# Directions for this task
From the entries below, report how many lines contain the string "natural". Only the number is wanted.

# Data
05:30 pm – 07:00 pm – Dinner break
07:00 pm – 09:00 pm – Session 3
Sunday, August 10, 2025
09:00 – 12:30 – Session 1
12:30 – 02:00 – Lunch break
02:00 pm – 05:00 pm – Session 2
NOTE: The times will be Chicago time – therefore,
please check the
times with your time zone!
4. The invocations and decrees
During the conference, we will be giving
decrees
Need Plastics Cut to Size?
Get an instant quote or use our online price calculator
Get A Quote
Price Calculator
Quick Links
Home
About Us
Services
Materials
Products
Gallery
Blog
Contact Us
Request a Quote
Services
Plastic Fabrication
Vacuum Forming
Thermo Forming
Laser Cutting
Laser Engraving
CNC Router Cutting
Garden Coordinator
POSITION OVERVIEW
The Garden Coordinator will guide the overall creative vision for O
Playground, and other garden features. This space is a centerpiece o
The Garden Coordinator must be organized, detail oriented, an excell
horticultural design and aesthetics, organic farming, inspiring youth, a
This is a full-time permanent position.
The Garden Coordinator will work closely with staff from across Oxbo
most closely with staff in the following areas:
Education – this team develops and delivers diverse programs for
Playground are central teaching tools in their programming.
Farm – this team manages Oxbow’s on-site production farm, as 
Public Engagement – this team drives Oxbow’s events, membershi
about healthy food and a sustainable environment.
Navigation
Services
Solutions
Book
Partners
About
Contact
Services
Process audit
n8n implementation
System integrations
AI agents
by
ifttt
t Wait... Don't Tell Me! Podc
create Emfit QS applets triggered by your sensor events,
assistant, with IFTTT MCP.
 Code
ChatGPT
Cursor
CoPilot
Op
==
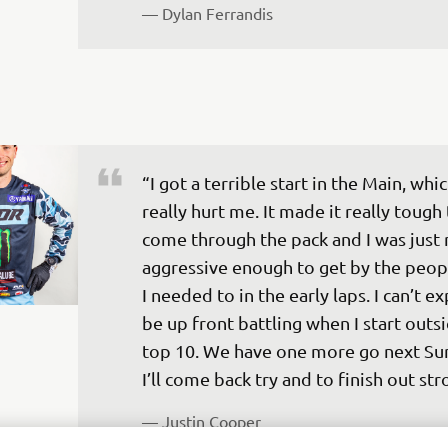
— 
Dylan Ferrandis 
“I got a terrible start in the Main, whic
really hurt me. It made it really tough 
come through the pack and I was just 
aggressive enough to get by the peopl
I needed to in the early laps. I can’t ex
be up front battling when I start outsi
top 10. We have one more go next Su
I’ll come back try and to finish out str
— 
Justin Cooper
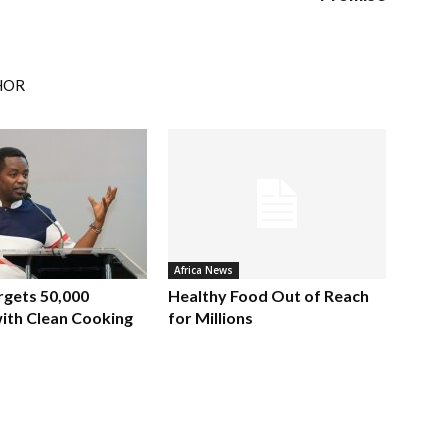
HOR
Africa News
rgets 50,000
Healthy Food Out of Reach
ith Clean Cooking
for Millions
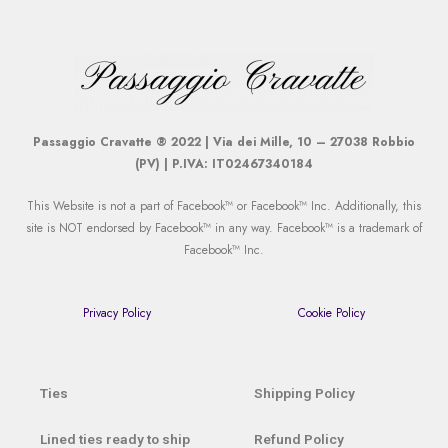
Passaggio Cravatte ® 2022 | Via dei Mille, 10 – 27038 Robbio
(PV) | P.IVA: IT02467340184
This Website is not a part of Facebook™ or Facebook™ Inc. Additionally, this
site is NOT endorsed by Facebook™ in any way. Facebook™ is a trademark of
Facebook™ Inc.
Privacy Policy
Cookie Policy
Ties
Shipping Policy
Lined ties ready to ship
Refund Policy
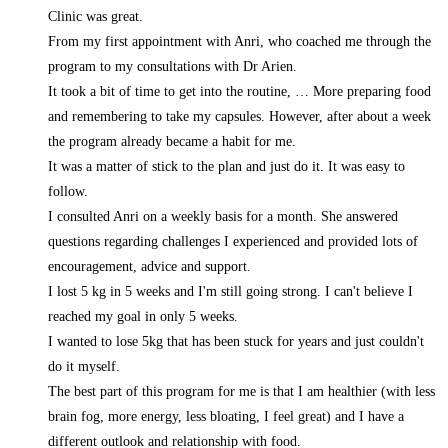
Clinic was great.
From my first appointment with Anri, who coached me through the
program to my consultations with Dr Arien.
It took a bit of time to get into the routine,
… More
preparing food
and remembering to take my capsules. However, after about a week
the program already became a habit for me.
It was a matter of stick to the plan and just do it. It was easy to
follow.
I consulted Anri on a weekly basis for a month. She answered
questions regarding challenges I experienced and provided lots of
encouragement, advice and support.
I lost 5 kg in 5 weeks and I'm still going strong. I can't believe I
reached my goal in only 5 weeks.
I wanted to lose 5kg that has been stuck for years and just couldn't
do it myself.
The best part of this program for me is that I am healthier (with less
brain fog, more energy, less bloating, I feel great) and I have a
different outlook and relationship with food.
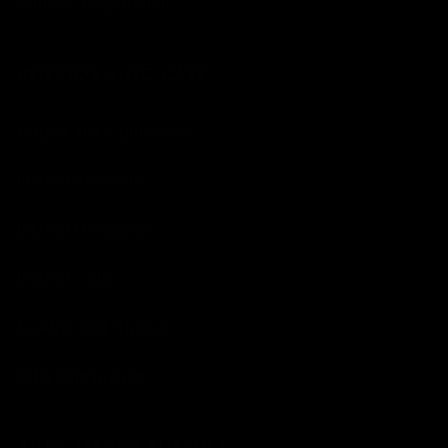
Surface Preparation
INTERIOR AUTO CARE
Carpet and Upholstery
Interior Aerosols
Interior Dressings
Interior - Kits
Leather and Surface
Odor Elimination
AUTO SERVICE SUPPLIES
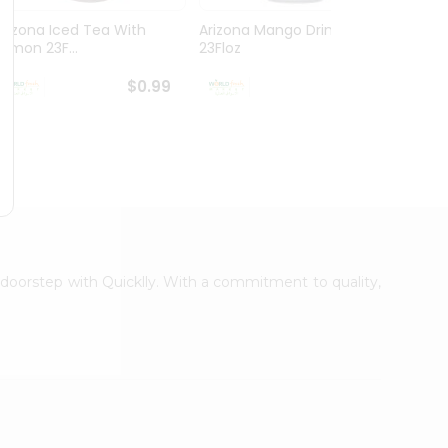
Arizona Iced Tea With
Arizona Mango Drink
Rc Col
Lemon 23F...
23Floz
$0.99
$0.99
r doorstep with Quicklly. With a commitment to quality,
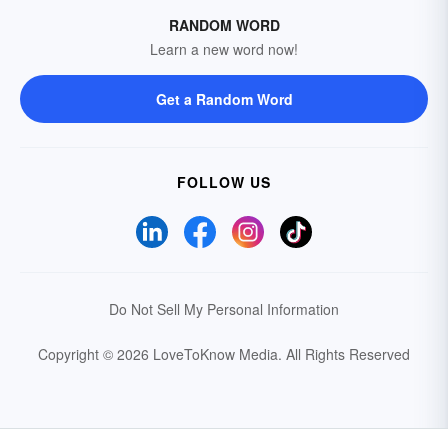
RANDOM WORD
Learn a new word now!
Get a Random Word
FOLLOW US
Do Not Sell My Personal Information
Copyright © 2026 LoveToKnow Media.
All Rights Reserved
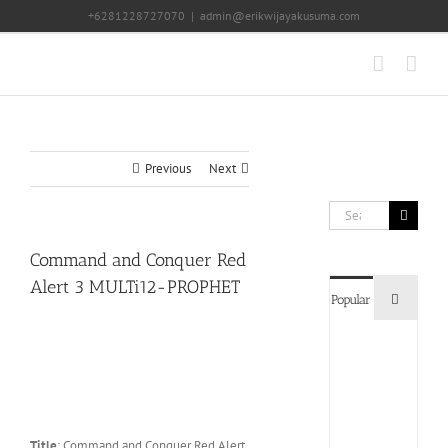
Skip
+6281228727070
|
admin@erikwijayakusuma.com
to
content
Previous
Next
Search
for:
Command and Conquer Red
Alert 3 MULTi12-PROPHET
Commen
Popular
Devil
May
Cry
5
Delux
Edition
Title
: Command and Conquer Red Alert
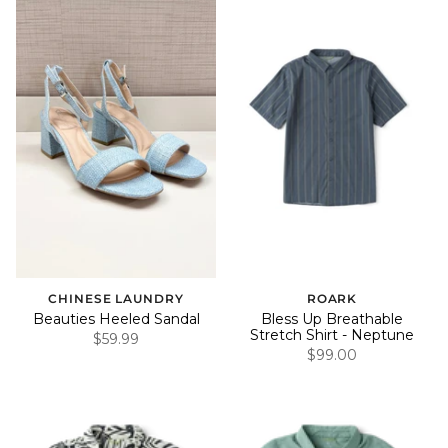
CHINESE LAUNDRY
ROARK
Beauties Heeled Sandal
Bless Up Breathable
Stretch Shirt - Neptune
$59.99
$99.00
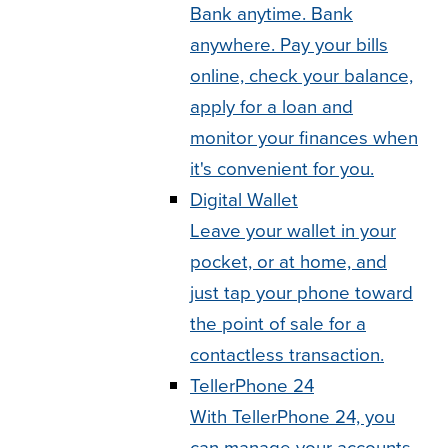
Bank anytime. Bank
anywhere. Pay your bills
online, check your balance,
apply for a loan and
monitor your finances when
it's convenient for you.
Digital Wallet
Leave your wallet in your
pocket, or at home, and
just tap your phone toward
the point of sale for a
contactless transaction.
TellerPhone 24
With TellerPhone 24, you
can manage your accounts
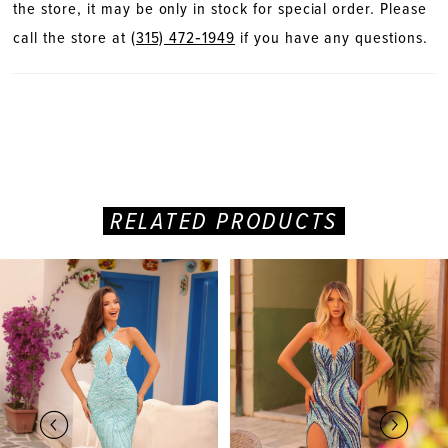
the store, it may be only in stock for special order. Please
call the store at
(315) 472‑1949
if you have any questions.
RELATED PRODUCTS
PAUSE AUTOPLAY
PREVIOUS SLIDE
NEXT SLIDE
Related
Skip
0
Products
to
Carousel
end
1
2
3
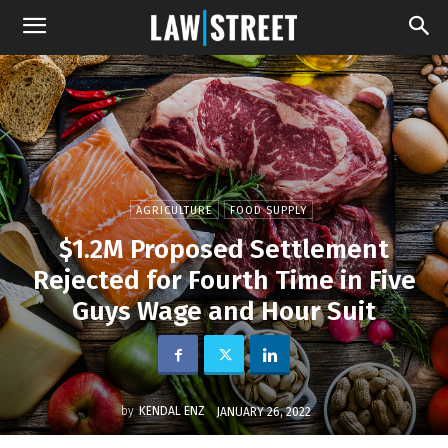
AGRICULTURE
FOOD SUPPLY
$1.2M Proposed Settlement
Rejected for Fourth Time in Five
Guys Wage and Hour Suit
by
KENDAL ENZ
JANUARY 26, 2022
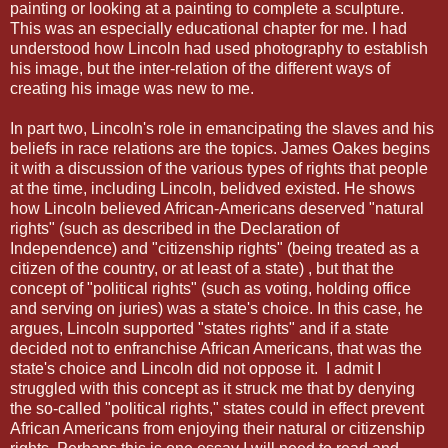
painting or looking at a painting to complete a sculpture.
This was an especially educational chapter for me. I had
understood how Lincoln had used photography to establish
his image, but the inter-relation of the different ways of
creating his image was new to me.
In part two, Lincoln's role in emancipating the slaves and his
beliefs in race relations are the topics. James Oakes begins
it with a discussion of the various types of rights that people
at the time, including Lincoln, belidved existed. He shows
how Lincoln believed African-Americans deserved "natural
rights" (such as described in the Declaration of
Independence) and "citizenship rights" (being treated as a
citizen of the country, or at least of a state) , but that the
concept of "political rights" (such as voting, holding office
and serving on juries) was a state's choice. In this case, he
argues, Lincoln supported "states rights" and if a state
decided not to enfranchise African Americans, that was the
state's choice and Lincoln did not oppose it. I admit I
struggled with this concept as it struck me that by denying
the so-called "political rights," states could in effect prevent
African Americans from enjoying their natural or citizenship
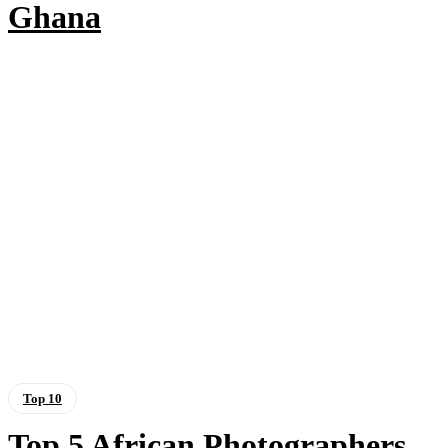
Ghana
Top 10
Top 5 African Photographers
...
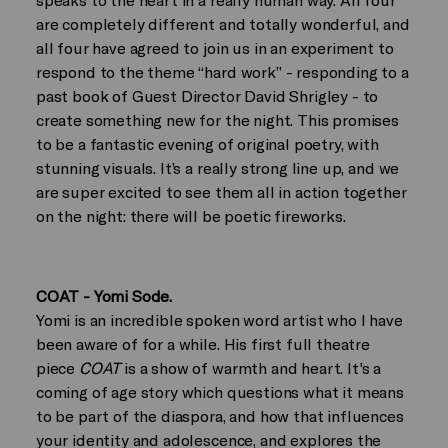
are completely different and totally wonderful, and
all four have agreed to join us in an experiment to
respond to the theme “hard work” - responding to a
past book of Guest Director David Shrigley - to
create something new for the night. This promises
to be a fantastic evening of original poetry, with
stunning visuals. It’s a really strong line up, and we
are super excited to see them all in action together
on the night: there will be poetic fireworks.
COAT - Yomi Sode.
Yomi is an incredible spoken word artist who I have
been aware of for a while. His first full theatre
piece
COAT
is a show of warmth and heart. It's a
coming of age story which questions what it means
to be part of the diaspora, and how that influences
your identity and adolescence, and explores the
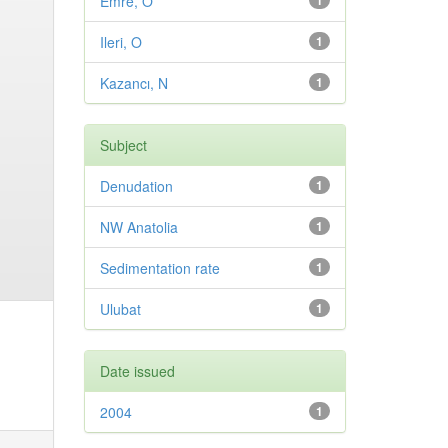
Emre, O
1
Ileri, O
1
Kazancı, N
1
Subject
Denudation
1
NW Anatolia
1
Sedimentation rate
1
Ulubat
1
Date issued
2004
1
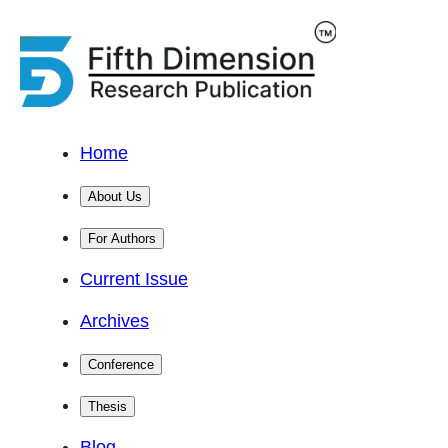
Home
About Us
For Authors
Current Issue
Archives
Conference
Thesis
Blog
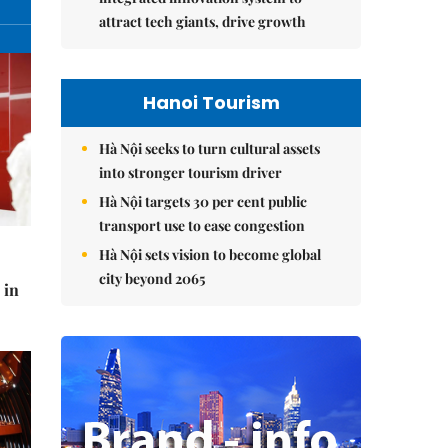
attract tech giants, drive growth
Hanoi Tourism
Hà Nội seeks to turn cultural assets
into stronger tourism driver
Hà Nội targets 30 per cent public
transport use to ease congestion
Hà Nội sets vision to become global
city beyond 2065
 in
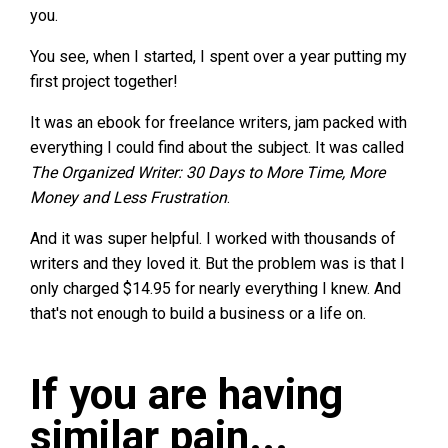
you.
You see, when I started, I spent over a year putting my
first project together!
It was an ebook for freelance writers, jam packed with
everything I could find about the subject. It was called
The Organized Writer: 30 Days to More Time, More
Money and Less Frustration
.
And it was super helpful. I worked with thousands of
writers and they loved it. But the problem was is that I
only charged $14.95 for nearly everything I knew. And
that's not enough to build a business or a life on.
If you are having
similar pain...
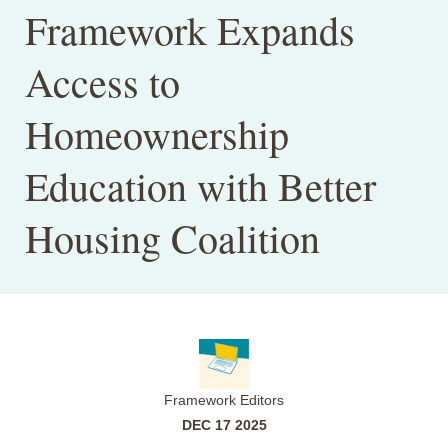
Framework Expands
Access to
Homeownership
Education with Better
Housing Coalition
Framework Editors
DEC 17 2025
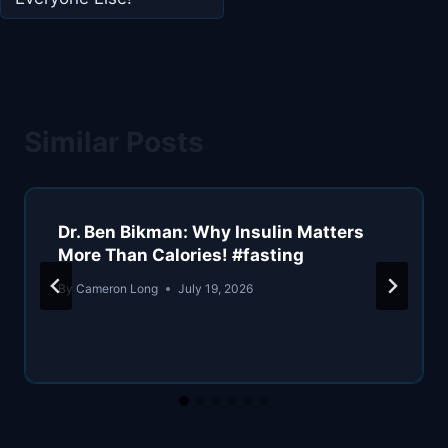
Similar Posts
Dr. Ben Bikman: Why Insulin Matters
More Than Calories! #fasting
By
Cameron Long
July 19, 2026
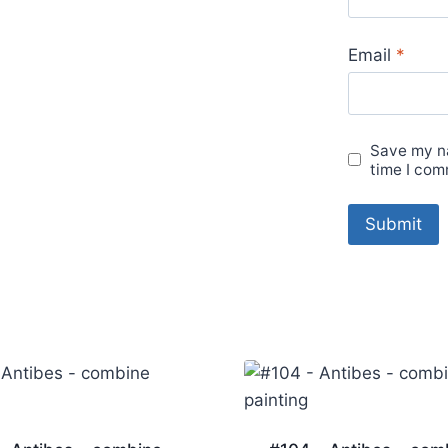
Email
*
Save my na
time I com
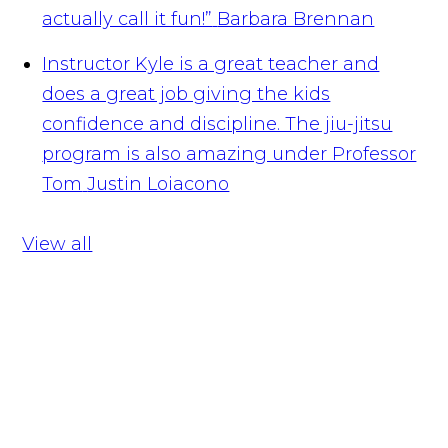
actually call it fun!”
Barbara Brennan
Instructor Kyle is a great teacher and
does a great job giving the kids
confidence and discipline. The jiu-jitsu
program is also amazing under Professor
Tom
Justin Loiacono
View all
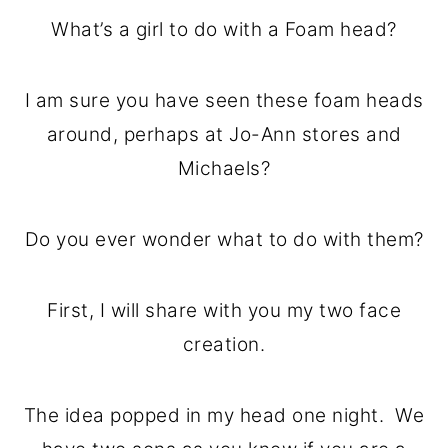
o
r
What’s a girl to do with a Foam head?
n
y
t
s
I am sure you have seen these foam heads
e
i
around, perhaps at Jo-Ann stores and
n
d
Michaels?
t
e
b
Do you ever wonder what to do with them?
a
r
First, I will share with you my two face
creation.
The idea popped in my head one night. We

# Answer section
2